Etymology : Apposite and opposite sound so much alike that you would expect them to have a common ancestor—and they do. It is the Latin verb ponere, which means “to put or place.” Adding the prefix ad- to ponere led to apponere, meaning “to place near” or “to apply to,” and that branch of the ponere family tree budded apposite. The word is used to describe something that applies well to or is very appropriate for something else. To get opposite, the prefix ob- was added to ponere, and that combinition matured into opponere, meaning “to place against or opposite.” The related Latin verb componere, meaning “to put together,” gave us compound and composite.

Word of the day

The word for today is…

amalgamate (verb) – 1. To combine into a unified or integrated whole; unite.
2. To mix or alloy (a metal) with mercury.
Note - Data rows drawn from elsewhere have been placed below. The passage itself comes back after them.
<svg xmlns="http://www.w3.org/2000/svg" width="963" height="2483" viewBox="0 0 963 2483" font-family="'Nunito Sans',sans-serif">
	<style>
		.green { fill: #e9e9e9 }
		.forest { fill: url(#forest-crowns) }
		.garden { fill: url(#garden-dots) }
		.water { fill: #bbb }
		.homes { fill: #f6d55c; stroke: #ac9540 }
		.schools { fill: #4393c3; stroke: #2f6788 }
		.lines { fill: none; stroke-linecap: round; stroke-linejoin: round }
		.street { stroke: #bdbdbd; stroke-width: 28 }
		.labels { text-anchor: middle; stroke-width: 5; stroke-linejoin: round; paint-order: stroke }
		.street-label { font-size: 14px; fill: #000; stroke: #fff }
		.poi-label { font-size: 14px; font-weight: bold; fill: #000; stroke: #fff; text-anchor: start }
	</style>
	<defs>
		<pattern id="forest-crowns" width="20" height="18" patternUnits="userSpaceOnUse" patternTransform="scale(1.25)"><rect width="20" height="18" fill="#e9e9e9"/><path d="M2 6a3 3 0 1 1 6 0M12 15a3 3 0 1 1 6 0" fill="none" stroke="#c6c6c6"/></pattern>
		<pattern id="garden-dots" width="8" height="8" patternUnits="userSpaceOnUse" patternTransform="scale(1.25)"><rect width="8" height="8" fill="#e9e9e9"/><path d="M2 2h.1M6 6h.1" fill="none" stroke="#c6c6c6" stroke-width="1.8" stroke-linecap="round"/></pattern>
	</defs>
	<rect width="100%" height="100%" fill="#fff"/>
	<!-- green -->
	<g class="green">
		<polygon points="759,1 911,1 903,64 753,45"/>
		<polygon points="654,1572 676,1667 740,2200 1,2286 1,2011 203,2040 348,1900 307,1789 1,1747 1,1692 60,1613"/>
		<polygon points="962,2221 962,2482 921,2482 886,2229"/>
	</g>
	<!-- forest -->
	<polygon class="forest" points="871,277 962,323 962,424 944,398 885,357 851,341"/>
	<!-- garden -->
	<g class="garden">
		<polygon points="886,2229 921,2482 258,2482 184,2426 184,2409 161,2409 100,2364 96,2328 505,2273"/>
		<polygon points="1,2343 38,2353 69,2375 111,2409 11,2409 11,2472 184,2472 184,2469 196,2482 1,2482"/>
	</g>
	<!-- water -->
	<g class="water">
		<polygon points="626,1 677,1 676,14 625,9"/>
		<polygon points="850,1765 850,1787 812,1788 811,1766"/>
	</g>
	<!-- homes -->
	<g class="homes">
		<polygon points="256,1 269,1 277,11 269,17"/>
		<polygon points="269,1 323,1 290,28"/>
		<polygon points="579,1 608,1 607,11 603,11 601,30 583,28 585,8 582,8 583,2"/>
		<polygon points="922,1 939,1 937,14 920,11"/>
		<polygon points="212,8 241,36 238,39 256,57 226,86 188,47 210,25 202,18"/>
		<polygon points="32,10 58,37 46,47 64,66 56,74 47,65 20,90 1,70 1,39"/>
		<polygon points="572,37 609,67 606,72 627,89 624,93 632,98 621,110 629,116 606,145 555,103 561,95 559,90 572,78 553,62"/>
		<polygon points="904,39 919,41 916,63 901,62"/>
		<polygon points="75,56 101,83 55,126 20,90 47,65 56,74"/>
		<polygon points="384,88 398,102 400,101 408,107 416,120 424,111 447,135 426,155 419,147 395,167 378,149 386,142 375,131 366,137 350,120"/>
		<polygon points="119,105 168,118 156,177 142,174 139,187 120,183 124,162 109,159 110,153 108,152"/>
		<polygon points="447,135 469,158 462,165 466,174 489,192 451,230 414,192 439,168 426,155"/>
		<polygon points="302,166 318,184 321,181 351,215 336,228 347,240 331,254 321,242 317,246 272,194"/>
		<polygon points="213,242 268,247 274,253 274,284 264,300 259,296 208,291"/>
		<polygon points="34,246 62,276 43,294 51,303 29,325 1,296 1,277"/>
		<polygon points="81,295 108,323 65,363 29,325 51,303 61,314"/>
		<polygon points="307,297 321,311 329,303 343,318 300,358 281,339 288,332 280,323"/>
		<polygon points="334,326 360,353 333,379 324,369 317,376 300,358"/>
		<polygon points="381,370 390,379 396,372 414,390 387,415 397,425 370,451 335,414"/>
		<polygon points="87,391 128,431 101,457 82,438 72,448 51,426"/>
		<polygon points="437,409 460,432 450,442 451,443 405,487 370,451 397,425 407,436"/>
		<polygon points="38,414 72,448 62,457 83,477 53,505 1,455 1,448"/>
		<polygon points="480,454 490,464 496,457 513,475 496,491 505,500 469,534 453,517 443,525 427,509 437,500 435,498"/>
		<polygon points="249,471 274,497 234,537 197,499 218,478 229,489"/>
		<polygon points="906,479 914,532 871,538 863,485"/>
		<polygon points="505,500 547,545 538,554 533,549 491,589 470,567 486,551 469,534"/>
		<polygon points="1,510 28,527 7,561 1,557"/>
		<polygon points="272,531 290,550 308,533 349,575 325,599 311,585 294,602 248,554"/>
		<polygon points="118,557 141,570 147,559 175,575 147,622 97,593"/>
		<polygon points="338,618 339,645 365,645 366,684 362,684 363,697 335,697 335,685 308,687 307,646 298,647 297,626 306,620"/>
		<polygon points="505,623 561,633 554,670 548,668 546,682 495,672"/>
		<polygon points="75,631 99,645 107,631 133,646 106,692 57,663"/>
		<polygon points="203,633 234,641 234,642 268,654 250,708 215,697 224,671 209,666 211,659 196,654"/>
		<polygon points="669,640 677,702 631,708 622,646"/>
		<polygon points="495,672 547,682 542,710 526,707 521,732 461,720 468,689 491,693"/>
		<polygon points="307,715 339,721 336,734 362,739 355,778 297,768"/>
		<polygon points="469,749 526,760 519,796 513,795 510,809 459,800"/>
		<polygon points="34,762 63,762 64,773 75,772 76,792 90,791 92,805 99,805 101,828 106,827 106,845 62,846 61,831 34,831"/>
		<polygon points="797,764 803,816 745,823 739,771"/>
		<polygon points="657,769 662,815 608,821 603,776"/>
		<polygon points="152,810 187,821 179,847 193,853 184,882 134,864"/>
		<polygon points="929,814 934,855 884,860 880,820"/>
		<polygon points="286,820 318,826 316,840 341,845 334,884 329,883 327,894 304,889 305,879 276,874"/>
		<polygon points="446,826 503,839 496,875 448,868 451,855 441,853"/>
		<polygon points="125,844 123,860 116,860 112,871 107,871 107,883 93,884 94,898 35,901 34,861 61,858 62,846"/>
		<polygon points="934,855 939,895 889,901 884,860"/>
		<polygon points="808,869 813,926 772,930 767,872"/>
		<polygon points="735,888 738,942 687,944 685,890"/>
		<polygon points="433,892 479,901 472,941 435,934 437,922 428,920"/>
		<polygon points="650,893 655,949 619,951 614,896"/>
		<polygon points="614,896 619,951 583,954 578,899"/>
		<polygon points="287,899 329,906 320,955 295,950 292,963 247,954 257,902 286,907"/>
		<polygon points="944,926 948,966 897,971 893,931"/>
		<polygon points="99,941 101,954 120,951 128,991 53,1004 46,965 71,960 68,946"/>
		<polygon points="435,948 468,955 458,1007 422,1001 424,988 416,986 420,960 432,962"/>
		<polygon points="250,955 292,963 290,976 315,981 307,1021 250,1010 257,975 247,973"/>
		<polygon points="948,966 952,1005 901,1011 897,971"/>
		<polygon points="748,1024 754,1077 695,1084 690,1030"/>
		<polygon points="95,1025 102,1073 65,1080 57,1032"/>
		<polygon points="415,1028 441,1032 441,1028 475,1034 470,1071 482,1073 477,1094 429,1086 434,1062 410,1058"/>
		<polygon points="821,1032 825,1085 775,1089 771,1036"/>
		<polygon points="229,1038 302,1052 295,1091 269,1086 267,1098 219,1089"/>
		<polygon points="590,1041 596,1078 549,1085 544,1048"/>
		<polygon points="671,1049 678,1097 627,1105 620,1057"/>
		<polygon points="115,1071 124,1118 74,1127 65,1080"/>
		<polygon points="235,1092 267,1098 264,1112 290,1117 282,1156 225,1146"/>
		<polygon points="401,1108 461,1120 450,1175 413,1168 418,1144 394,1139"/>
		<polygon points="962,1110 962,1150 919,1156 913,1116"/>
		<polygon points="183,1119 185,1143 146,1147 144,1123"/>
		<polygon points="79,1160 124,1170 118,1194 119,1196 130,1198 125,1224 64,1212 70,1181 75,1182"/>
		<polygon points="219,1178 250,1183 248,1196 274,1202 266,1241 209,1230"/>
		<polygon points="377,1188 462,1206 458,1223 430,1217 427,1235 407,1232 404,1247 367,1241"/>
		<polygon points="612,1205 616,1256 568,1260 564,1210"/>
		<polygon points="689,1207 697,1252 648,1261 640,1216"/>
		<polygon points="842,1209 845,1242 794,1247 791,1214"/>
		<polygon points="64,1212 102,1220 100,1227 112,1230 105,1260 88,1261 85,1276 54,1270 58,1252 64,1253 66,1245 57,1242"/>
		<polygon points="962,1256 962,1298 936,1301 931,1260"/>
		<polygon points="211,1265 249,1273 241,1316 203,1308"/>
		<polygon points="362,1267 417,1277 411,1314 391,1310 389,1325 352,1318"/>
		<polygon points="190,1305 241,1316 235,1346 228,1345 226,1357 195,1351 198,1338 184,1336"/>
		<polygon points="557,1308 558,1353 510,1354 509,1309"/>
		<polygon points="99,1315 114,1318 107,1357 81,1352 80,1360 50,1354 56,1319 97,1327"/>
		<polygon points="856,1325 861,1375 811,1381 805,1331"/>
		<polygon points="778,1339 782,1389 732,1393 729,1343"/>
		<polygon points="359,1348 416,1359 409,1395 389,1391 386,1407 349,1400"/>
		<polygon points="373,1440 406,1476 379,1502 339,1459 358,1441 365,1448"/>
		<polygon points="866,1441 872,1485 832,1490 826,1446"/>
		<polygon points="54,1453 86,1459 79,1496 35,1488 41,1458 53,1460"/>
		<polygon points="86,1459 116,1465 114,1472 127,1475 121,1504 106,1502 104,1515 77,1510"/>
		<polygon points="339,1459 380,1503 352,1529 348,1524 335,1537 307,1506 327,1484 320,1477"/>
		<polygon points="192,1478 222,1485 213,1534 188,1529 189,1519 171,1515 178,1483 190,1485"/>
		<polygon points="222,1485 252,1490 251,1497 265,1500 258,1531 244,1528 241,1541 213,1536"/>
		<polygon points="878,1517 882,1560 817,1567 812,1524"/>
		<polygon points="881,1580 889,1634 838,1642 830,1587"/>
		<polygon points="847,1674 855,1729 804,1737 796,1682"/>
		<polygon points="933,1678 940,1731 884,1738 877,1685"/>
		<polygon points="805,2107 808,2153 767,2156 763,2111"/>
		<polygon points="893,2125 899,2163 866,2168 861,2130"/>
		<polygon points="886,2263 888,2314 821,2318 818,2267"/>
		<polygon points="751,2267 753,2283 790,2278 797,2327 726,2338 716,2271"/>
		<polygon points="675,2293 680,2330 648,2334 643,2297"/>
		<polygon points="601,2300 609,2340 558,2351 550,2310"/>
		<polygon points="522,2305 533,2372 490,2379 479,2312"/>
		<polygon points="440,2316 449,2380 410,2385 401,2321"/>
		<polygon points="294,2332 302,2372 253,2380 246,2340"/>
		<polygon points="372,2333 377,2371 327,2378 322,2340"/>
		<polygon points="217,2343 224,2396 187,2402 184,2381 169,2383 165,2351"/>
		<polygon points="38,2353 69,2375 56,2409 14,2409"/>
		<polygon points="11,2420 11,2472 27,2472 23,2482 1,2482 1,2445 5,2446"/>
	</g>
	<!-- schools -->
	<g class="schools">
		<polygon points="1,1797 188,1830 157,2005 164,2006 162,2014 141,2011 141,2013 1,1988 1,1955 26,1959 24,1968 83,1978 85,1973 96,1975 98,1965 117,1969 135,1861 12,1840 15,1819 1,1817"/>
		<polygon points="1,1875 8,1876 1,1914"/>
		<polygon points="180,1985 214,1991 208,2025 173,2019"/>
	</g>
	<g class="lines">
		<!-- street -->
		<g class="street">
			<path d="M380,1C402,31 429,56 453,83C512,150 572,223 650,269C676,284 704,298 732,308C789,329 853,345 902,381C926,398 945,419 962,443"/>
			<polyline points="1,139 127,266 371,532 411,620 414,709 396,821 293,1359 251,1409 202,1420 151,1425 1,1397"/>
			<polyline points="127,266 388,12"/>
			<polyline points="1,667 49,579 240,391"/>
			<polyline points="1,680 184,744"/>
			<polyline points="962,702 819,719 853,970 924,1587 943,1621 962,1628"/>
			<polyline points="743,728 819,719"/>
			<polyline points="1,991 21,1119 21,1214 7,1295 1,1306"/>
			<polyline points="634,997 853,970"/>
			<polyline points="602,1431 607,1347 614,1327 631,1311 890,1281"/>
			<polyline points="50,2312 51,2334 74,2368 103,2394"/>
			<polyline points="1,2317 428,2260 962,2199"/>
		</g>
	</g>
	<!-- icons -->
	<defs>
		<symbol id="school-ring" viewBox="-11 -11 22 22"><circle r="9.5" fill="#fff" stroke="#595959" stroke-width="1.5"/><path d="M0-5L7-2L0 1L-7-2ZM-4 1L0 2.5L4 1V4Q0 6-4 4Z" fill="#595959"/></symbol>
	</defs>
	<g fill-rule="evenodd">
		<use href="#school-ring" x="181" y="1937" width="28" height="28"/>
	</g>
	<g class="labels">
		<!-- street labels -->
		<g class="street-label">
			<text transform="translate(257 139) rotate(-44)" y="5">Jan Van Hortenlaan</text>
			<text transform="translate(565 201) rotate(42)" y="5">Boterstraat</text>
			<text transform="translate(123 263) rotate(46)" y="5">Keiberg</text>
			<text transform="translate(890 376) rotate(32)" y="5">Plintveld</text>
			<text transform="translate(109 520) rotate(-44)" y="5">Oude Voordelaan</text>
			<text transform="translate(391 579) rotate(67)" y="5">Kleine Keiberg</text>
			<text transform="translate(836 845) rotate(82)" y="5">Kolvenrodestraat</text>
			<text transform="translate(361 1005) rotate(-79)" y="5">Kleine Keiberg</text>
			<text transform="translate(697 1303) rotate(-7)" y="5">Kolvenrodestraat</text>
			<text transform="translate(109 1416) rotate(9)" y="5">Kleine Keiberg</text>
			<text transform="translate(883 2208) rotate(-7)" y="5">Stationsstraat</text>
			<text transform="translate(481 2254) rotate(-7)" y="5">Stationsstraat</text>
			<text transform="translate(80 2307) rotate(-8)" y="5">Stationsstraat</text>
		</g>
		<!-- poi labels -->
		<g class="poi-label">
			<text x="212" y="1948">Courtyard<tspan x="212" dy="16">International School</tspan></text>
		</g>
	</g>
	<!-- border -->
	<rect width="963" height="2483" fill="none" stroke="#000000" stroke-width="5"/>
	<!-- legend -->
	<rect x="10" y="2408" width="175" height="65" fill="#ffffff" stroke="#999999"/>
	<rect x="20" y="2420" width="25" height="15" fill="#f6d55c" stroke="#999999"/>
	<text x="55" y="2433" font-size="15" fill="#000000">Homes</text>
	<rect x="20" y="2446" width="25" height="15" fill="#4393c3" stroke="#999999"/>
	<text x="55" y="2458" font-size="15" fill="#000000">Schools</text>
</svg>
Source : The Free Dictionary

Etymology : The noun amalgam derives, by way of Middle French, from Medieval Latin amalgama. It was first used in the 15th century with the meaning “a mixture of mercury and another metal.” (Today, you are likely to encounter this sense in the field of dentistry; amalgams can be used for filling holes in teeth.) Use of amalgam broadened over time to include any mixture of elements, and by the 18th century the word was also being applied figuratively, as in “an amalgam of citizens.” The verb amalgamate has been in use since the latter half of the 1500s. It too can be used either technically, implying the creation of an alloy of mercury, or more generally for the formation of any compound or combined entity.